(Extract to read)
= Beginning of Section =

DER is the Graphic representation of our relational database, showing the relationships between the tables (lern more about it on: https://www.smartdraw.com/entity-relationship-diagram/).


![image info](.\DER.png)


## 2. Data Exploratory Analysis

### SQL queries

Our goal here is to briefly cover at least one of each type of SQL queries from the following list:
   - Junctions (inner join, left join, right join, ...) - you can learn more about junction queries on: https://pt.stackoverflow.com/questions/6441/qual-%C3%A9-a-diferen%C3%A7a-entre-inner-join-e-outer-join
   - Aggregations (group by, having, max, min, avg, sum, count, ...) - you can learn more about aggregation functions on: https://mode.com/sql-tutorial/sql-aggregate-functions/
   - Subqueries and functions (not in, when, date_format, concat, ...) - you can learn more about sql subqueries on: https://www.w3resource.com/sql/subqueries/understanding-sql-subqueries.php
   - Ordenations (order by, limit) - you can learn more about ordenations on: https://www.w3schools.com/sql/sql_top.asp
   - Analytical funcions (partition, rank, ...) - you can learn more about these sql functions on: https://dev.mysql.com/doc/refman/8.0/en/window-function-descriptions.html

In [3]:
#! pip install pymysql

Collecting pymysql
  Downloading PyMySQL-1.0.2-py3-none-any.whl (43 kB)
Installing collected packages: pymysql
Successfully installed pymysql-1.0.2


In [4]:
import pymysql
import pandas as pd

# ! pip install pymysql

### Connecting to our Database

In [5]:
conn = pymysql.connect(
        host='soccer-database.csdmmiwixxfg.us-east-1.rds.amazonaws.com',
        port=3306,
        user='admin',
        passwd='bancodedados12',
        db='europeansoccerDB',
        charset='utf8mb4'
)

= End of Section =

(Records shown)
= Beginning of Section =

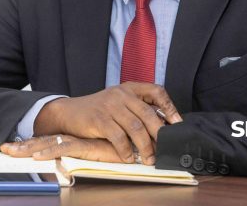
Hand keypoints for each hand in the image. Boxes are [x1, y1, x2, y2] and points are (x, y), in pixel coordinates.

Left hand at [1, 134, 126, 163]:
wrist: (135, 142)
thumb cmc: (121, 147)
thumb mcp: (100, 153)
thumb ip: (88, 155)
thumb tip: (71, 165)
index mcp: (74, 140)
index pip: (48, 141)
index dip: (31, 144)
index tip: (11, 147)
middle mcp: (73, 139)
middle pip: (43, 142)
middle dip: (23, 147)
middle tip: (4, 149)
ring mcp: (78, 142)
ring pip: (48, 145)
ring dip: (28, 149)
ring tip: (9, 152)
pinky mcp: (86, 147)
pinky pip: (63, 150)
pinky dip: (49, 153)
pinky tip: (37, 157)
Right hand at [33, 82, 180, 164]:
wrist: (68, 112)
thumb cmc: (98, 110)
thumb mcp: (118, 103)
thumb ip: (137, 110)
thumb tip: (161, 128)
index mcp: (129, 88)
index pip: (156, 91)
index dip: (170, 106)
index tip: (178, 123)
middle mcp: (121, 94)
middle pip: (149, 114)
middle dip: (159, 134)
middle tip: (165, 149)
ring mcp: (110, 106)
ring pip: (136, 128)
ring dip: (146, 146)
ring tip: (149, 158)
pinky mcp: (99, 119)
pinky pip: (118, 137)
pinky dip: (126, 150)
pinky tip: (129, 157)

= End of Section =
= Beginning of Section =

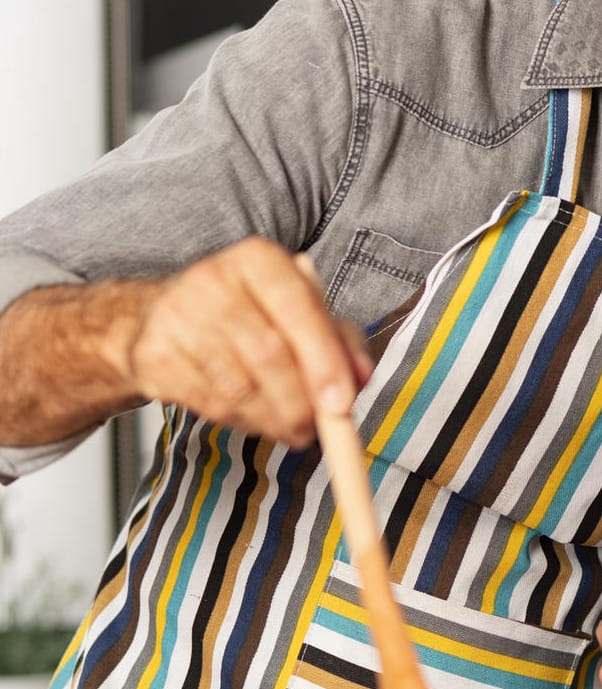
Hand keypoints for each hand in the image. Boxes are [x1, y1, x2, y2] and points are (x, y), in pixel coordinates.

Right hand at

= End of Section =

(Exercise 1)
In the notebook extract on SQL queries, list the names of all the parameters passed to pymysql.connect.
(Exercise 2)
Reproduce the passage of the notebook extract on SQL queries starting at "DER is the Graphic" and ending at "it on: https://www.smartdraw.com/entity-relationship-diagram/).".

(Output 1)
host, port, user, passwd, db, charset

(Output 2)
DER is the Graphic representation of our relational database, showing the relationships between the tables (lern more about it on: https://www.smartdraw.com/entity-relationship-diagram/).